How Coronavirus Cybersecurity Measures Will Change Business 

Some companies were woefully unprepared for the wave of cybercrime that’s been hitting the nation. For those that weren’t prepared, security needs to be a priority for their organizations moving forward. This may mean completely revamping systems and turning to the most advanced technologies in the cybersecurity space.  

Remote workers need to be educated on how to contribute to cybersecurity efforts. It’s the employer’s responsibility to warn workers about current cyber-threats and provide ways they can protect themselves. If possible, it’s also important that remote working only occurs on business-owned computers. This protects workers and business organizations alike.  

How to Defend Against Cyber-Threats 

Everyone needs to be informed concerning cybersecurity concerns and receive training on the mitigation measures in place to protect data privacy. In order to ensure criminals don’t gain access to your confidential data, make sure your computer has anti-malware and antivirus programs installed and that your employer provides additional security software to protect your home network and data privacy.  

Here are some strategies you can implement to protect yourself: 

Protect Your Home Network 

Make sure your home network is protected with a strong password and encryption. This can protect all your devices since they’re all connected to the internet via your router.  

Use a VPN 

Virtual private networks offer you security by routing your connection through a neutral and secure server. This keeps websites, internet service providers and hackers from tracking your IP address and knowing what you do on your computer.  

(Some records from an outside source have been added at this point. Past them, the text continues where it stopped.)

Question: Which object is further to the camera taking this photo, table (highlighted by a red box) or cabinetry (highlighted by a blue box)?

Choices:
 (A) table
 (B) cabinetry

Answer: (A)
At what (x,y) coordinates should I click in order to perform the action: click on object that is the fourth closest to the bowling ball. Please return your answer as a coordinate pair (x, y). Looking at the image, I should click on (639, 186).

Communicate with Your IT Department 

Make sure all your devices such as tablets, mobile phones and computers have acceptable security features. If you’re working from home, you can ask your IT department to provide you with the software you need to install on your devices that’s compatible with the company’s proprietary software.  

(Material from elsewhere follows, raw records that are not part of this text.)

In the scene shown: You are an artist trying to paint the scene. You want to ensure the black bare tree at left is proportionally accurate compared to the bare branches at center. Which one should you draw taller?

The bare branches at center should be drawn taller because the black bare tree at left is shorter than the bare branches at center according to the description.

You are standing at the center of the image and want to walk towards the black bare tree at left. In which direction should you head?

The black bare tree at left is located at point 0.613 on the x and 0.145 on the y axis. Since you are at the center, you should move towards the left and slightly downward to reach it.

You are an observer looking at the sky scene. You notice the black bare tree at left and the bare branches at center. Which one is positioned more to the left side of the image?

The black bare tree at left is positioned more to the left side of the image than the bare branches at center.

Don’t Mix Work and Pleasure 

If offered a device that’s owned by your employer, use only that device for work functions such as business meetings and virtual meetings that use VoIP software such as Zoom or Microsoft Teams. This reduces the chance of a cybersecurity breach that moves from your work to home devices and vice versa. 

Determine Vulnerabilities and Report Them 

The IT department should be reviewing known vulnerabilities on a regular basis. If you notice something worthy of concern, you should report it. Always pay attention when you’re notified of a current security issue.  

Do Some Research 

Organizations like the National Cyber Security Alliance, Cyber Readiness Institute and Global Cyber Alliance provide information about the latest cyber-threats and ways you can protect yourself. Cybercriminals are constantly evolving, so the current methods of mitigating cybersecurity concerns may not be relevant when hackers come up with new ways to exploit people. Checking in on what these organizations have to report can help you stay aware and prepared.